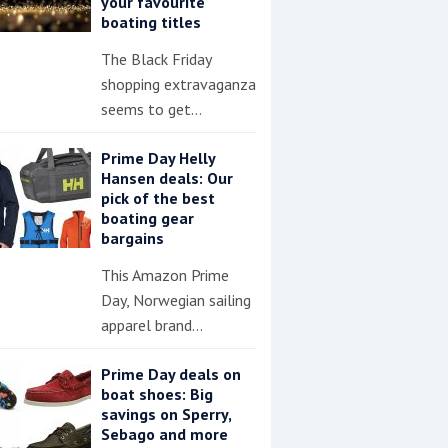
your favourite
boating titles
The Black Friday
shopping extravaganza
seems to get…
Prime Day Helly
Hansen deals: Our
pick of the best
boating gear
bargains
This Amazon Prime
Day, Norwegian sailing
apparel brand…
Prime Day deals on
boat shoes: Big
savings on Sperry,
Sebago and more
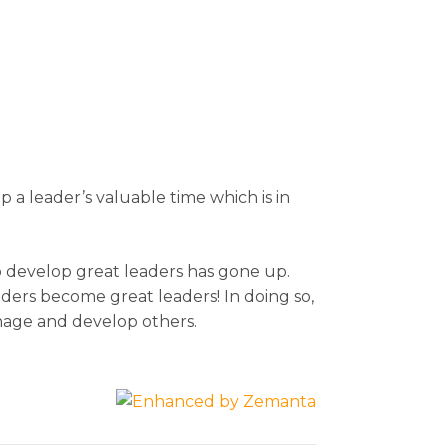
p a leader’s valuable time which is in
o develop great leaders has gone up.
aders become great leaders! In doing so,
anage and develop others.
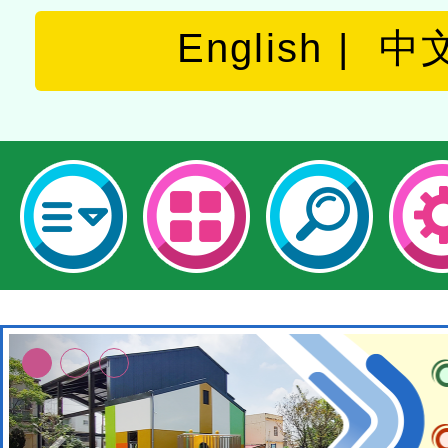
English
中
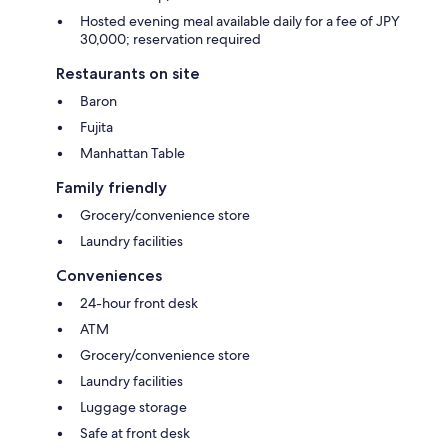
Hosted evening meal available daily for a fee of JPY
30,000; reservation required
Restaurants on site
Baron
Fujita
Manhattan Table
Family friendly
Grocery/convenience store
Laundry facilities
Conveniences
24-hour front desk
ATM
Grocery/convenience store
Laundry facilities
Luggage storage
Safe at front desk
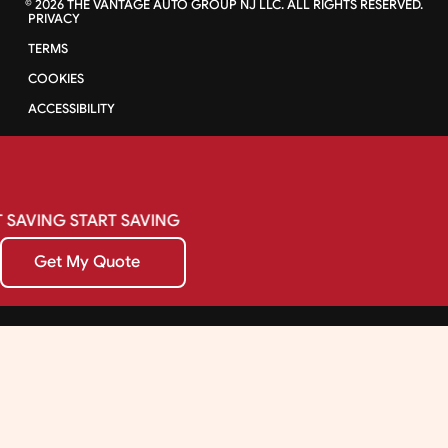
©
2026
THE VANTAGE AUTO GROUP NJ LLC. ALL RIGHTS RESERVED.
PRIVACY
TERMS
COOKIES
ACCESSIBILITY
SAVING
START
SAVING
Get My Quote
Get My Quote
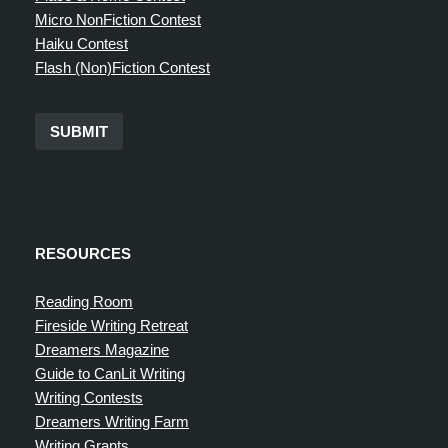
Micro NonFiction Contest
Haiku Contest
Flash (Non)Fiction Contest
SUBMIT
RESOURCES
Reading Room
Fireside Writing Retreat
Dreamers Magazine
Guide to CanLit Writing
Writing Contests
Dreamers Writing Farm
Writing Grants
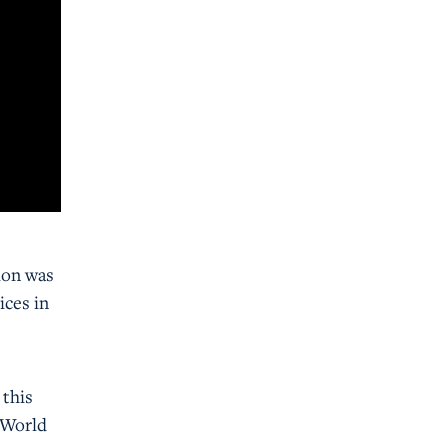
ion was
ices in
 this
f World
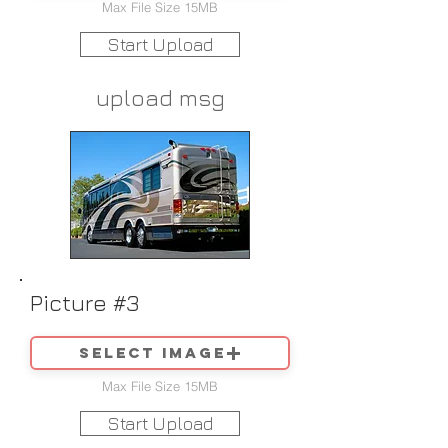
Max File Size 15MB
Start Upload
upload msg
Picture #3
Select image
Max File Size 15MB
Start Upload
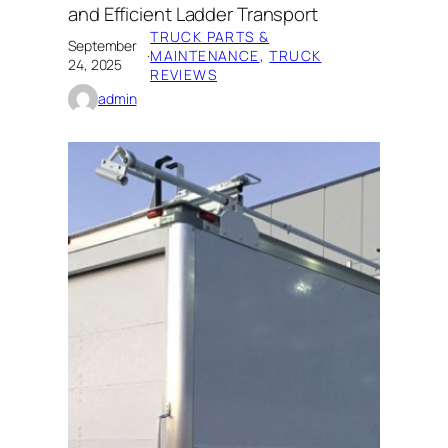
and Efficient Ladder Transport
TRUCK PARTS &
September
·
MAINTENANCE
, 
TRUCK
24, 2025
REVIEWS
admin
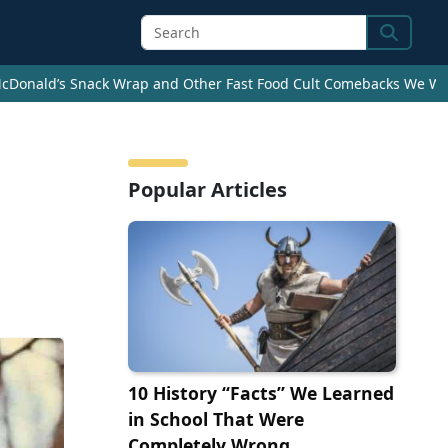
Search
cDonald’s Snack Wrap and Other Fast Food Cult Comebacks We Wan
Popular Articles
10 History “Facts” We Learned
in School That Were
Completely Wrong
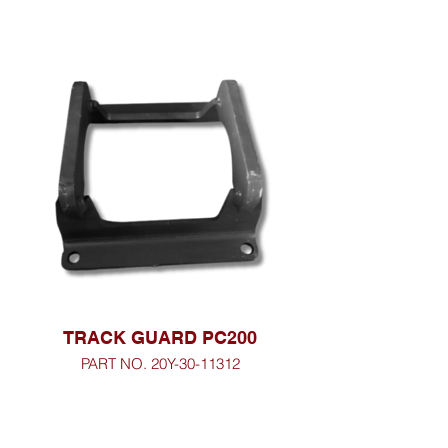
TRACK GUARD PC200
PART NO. 20Y-30-11312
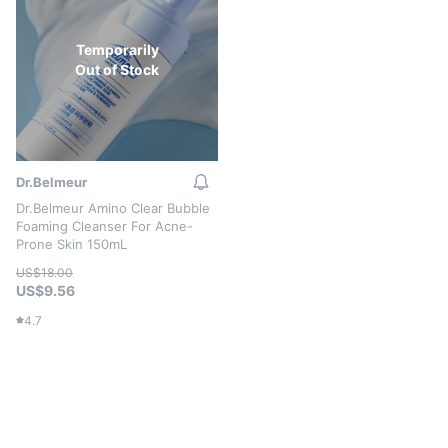
Temporarily
Out of Stock
Dr.Belmeur
Dr.Belmeur Amino Clear Bubble
Foaming Cleanser For Acne-
Prone Skin 150mL
US$18.00
US$9.56
4.7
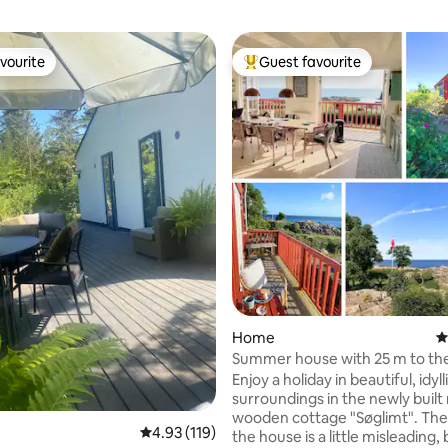
vourite
Guest favourite
vourite
Top guest favourite
ating, 119 reviews
Home
4
Summer house with 25 m to th
and 180 degrees of ocean view
Enjoy a holiday in beautiful, idyll
surroundings in the newly built
wooden cottage "Søglimt". Th
4.93 out of 5 average rating, 119 reviews
4.93 (119)
the house is a little misleading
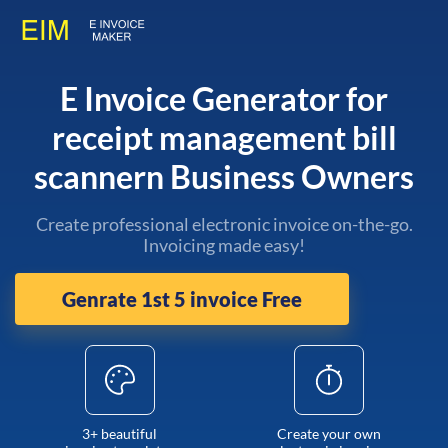
E Invoice Generator for
receipt management bill
scannern Business Owners
Create professional electronic invoice on-the-go.
Invoicing made easy!
Genrate 1st 5 invoice Free
3+ beautiful
Create your own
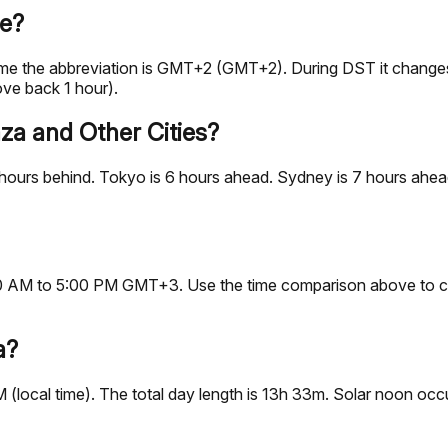
me?
time the abbreviation is GMT+2 (GMT+2). During DST it chan
ve back 1 hour).
za and Other Cities?
ours behind. Tokyo is 6 hours ahead. Sydney is 7 hours ahead.
9:00 AM to 5:00 PM GMT+3. Use the time comparison above to c
a?
M (local time). The total day length is 13h 33m. Solar noon o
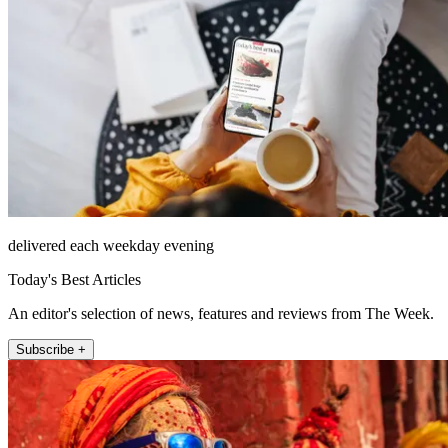
delivered each weekday evening
Today's Best Articles
An editor's selection of news, features and reviews from The Week.
Subscribe +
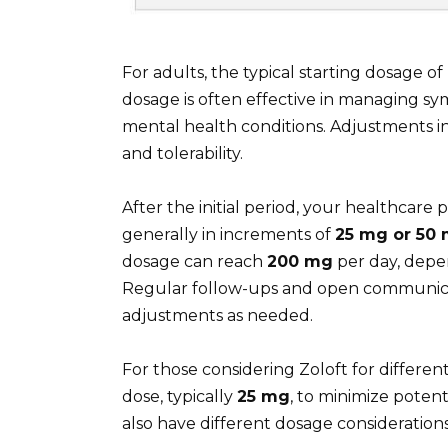
For adults, the typical starting dosage of 
dosage is often effective in managing sy
mental health conditions. Adjustments i
and tolerability.
After the initial period, your healthcar
generally in increments of
25 mg or 50
dosage can reach
200 mg
per day, depen
Regular follow-ups and open communicat
adjustments as needed.
For those considering Zoloft for different
dose, typically
25 mg
, to minimize potent
also have different dosage considerations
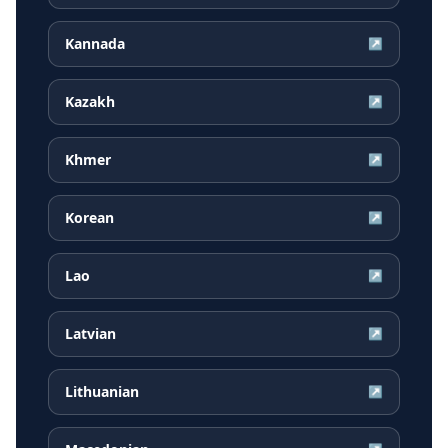
Kannada
↗
Kazakh
↗
Khmer
↗
Korean
↗
Lao
↗
Latvian
↗
Lithuanian
↗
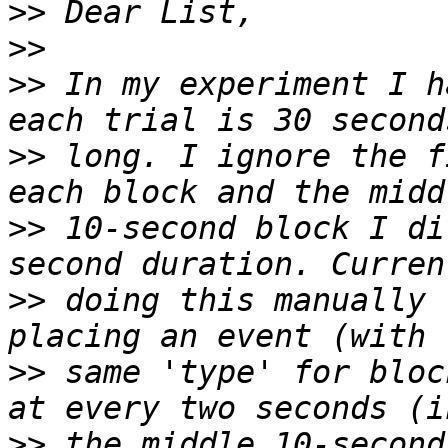
>>
>>
>>
 In my experiment I h
>>
 long. I ignore the f
>>
 10-second block I di
>>
 doing this manually 
>>
 same 'type' for bloc
>>
 the middle 10-second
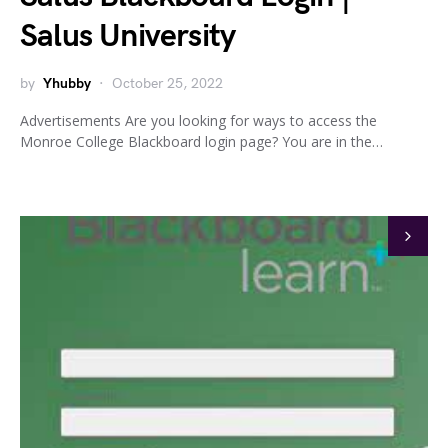
Salus University
by
Yhubby
October 25, 2022
Advertisements Are you looking for ways to access the
Monroe College Blackboard login page? You are in the…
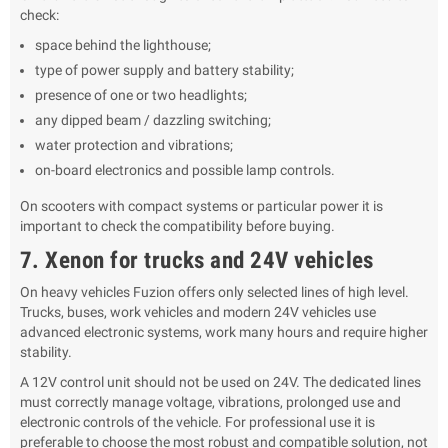
check:
space behind the lighthouse;
type of power supply and battery stability;
presence of one or two headlights;
any dipped beam / dazzling switching;
water protection and vibrations;
on-board electronics and possible lamp controls.
On scooters with compact systems or particular power it is
important to check the compatibility before buying.
7. Xenon for trucks and 24V vehicles
On heavy vehicles Fuzion offers only selected lines of high level.
Trucks, buses, work vehicles and modern 24V vehicles use
advanced electronic systems, work many hours and require higher
stability.
A 12V control unit should not be used on 24V. The dedicated lines
must correctly manage voltage, vibrations, prolonged use and
electronic controls of the vehicle. For professional use it is
preferable to choose the most robust and compatible solution, not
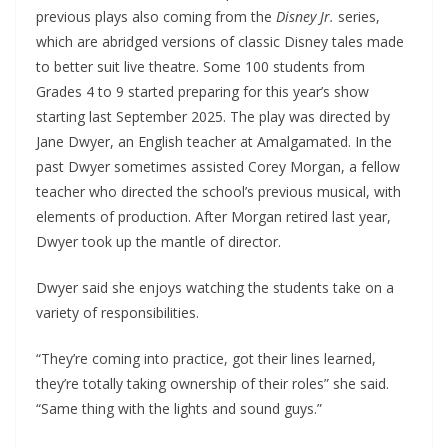
previous plays also coming from the
Disney Jr.
series,
which are abridged versions of classic Disney tales made
to better suit live theatre. Some 100 students from
Grades 4 to 9 started preparing for this year’s show
starting last September 2025. The play was directed by
Jane Dwyer, an English teacher at Amalgamated. In the
past Dwyer sometimes assisted Corey Morgan, a fellow
teacher who directed the school’s previous musical, with
elements of production. After Morgan retired last year,
Dwyer took up the mantle of director.
Dwyer said she enjoys watching the students take on a
variety of responsibilities.
“They’re coming into practice, got their lines learned,
they’re totally taking ownership of their roles” she said.
“Same thing with the lights and sound guys.”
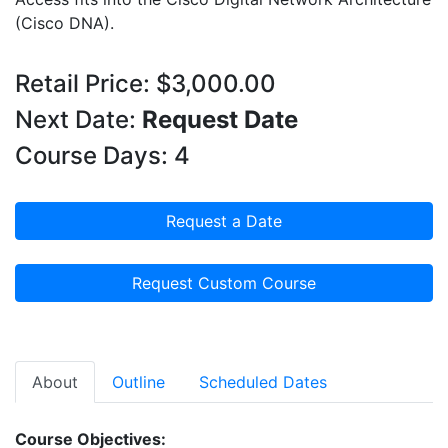
(Cisco DNA).
Retail Price: $3,000.00
Next Date:
Request Date
Course Days: 4
Request a Date
Request Custom Course
About
Outline
Scheduled Dates
Course Objectives:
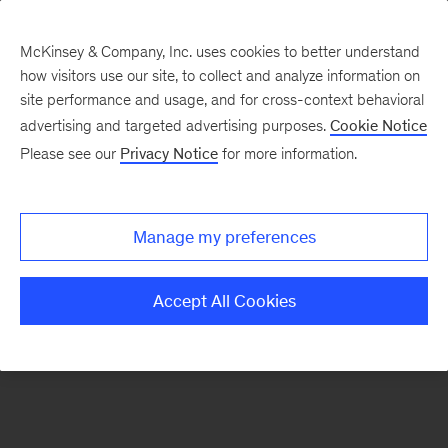
McKinsey & Company, Inc. uses cookies to better understand
how visitors use our site, to collect and analyze information on
There was a problem loading this section.
site performance and usage, and for cross-context behavioral
advertising and targeted advertising purposes.
Cookie Notice
Please see our
Privacy Notice
for more information.
Sign
up
for
Manage my preferences
emails
on
Accept All Cookies
new
Consumer
&
Retail
articles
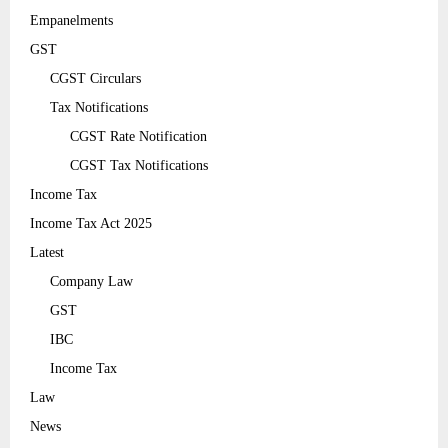
Empanelments
GST
CGST Circulars
Tax Notifications
CGST Rate Notification
CGST Tax Notifications
Income Tax
Income Tax Act 2025
Latest
Company Law
GST
IBC
Income Tax
Law
News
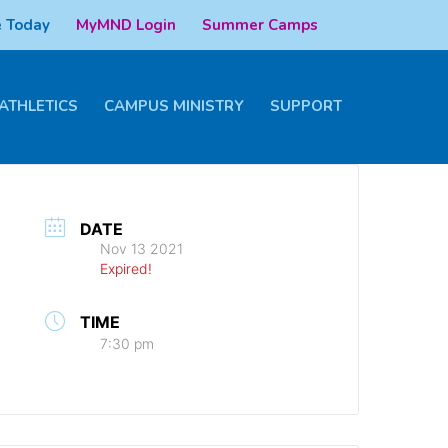
 Today
MyMND Login
Summer Camps
ATHLETICS
CAMPUS MINISTRY
SUPPORT
DATE
Nov 13 2021
Expired!
TIME
7:30 pm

┄┄┄┄┄┄┄┄┄┄┄┄┄┄┄┄┄┄┄┄

## Exercise prompt
Your reply should hold only the records, duplicated exactly, without any image.

## Answer for the task
your favourite
boating titles
The Black Friday
shopping extravaganza
seems to get…
Prime Day Helly
Hansen deals: Our
pick of the best
boating gear
bargains
This Amazon Prime
Day, Norwegian sailing
apparel brand…
Prime Day deals on
boat shoes: Big
savings on Sperry,
Sebago and more
p a leader’s valuable time which is in
o develop great leaders has gone up.
aders become great leaders! In doing so,
anage and develop others.
English
中
Hosted evening meal available daily for a fee of JPY
30,000; reservation required
Restaurants on site
Baron
Fujita
Manhattan Table
Family friendly
Grocery/convenience store
Laundry facilities
Conveniences
24-hour front desk
ATM
Grocery/convenience store
Laundry facilities
Luggage storage
Safe at front desk
©
2026
THE VANTAGE AUTO GROUP NJ LLC. ALL RIGHTS RESERVED.
PRIVACY
TERMS
COOKIES
ACCESSIBILITY
SAVING
START
SAVING
Get My Quote
Get My Quote
Micro NonFiction Contest
Haiku Contest
Flash (Non)Fiction Contest
SUBMIT
RESOURCES
Reading Room
Fireside Writing Retreat
Dreamers Magazine
Guide to CanLit Writing
Writing Contests
Dreamers Writing Farm
Writing Grants
ion was
ices in
 this
f World
Max File Size 15MB
Start Upload
upload msg
Picture #3
Select image
Max File Size 15MB
Start Upload
and Efficient Ladder Transport
TRUCK PARTS &
September
·
MAINTENANCE
, 
TRUCK
24, 2025
REVIEWS
admin
Search
cDonald’s Snack Wrap and Other Fast Food Cult Comebacks We Wan
Popular Articles
10 History “Facts” We Learned
in School That Were
Completely Wrong
TRACK GUARD PC200
PART NO. 20Y-30-11312
Temporarily
Out of Stock
Dr.Belmeur
Dr.Belmeur Amino Clear Bubble
Foaming Cleanser For Acne-
Prone Skin 150mL
US$18.00
US$9.56
4.7
vourite
Guest favourite
vourite
Top guest favourite
ating, 119 reviews
Home
4
Summer house with 25 m to th
and 180 degrees of ocean view
Enjoy a holiday in beautiful, idyll
surroundings in the newly built
wooden cottage "Søglimt". Th
4.93 out of 5 average rating, 119 reviews
4.93 (119)
the house is a little misleading
E Invoice Generator for
receipt management bill
scannern Business Owners
Create professional electronic invoice on-the-go.
Invoicing made easy!
Genrate 1st 5 invoice Free
3+ beautiful
Create your own
me?
time the abbreviation is GMT+2 (GMT+2). During DST it chan
ve back 1 hour).
za and Other Cities?
ours behind. Tokyo is 6 hours ahead. Sydney is 7 hours ahead.
9:00 AM to 5:00 PM GMT+3. Use the time comparison above to c
a?
M (local time). The total day length is 13h 33m. Solar noon o
delivered each weekday evening
Today's Best Articles
An editor's selection of news, features and reviews from The Week.
Subscribe +
For adults, the typical starting dosage of 
dosage is often effective in managing sy
mental health conditions. Adjustments i
and tolerability.
After the initial period, your healthcar
generally in increments of
25 mg or 50
dosage can reach
200 mg
per day, depen
Regular follow-ups and open communicat
adjustments as needed.
For those considering Zoloft for different
dose, typically
25 mg
, to minimize potent
also have different dosage considerations
Kannada
↗
Kazakh
↗
Khmer
↗
Korean
↗
Lao
↗
Latvian
↗
Lithuanian
↗
>>
>>
>>
 In my experiment I h
>>
 long. I ignore the f
>>
 10-second block I di
>>
 doing this manually 
>>
 same 'type' for bloc
>>
 the middle 10-second
Salus University
by
Yhubby
October 25, 2022
Advertisements Are you looking for ways to access the
Monroe College Blackboard login page? You are in the…
check:
space behind the lighthouse;
type of power supply and battery stability;
presence of one or two headlights;
any dipped beam / dazzling switching;
water protection and vibrations;
on-board electronics and possible lamp controls.
On scooters with compact systems or particular power it is
important to check the compatibility before buying.
7. Xenon for trucks and 24V vehicles
On heavy vehicles Fuzion offers only selected lines of high level.
Trucks, buses, work vehicles and modern 24V vehicles use
advanced electronic systems, work many hours and require higher
stability.
A 12V control unit should not be used on 24V. The dedicated lines
must correctly manage voltage, vibrations, prolonged use and
electronic controls of the vehicle. For professional use it is
preferable to choose the most robust and compatible solution, not
previous plays also coming from the
Disney Jr.
series,
which are abridged versions of classic Disney tales made
to better suit live theatre. Some 100 students from
Grades 4 to 9 started preparing for this year’s show
starting last September 2025. The play was directed by
Jane Dwyer, an English teacher at Amalgamated. In the
past Dwyer sometimes assisted Corey Morgan, a fellow
teacher who directed the school’s previous musical, with
elements of production. After Morgan retired last year,
Dwyer took up the mantle of director.
Dwyer said she enjoys watching the students take on a
variety of responsibilities.
“They’re coming into practice, got their lines learned,
they’re totally taking ownership of their roles” she said.
“Same thing with the lights and sound guys.”
(Cisco DNA).
Retail Price: $3,000.00
Next Date:
Request Date
Course Days: 4
Request a Date
Request Custom Course
About
Outline
Scheduled Dates
Course Objectives:
McKinsey & Company, Inc. uses cookies to better understand
how visitors use our site, to collect and analyze information on
There was a problem loading this section.
site performance and usage, and for cross-context behavioral
advertising and targeted advertising purposes.
Cookie Notice
Please see our
Privacy Notice
for more information.
Sign
up
for
Manage my preferences
emails
on
Accept All Cookies
new
Consumer
&
Retail
articles
Empanelments
GST
CGST Circulars
Tax Notifications
CGST Rate Notification
CGST Tax Notifications
Income Tax
Income Tax Act 2025
Latest
Company Law
GST
IBC
Income Tax
Law
News
 Today
MyMND Login
Summer Camps
ATHLETICS
CAMPUS MINISTRY
SUPPORT
DATE
Nov 13 2021
Expired!
TIME
7:30 pm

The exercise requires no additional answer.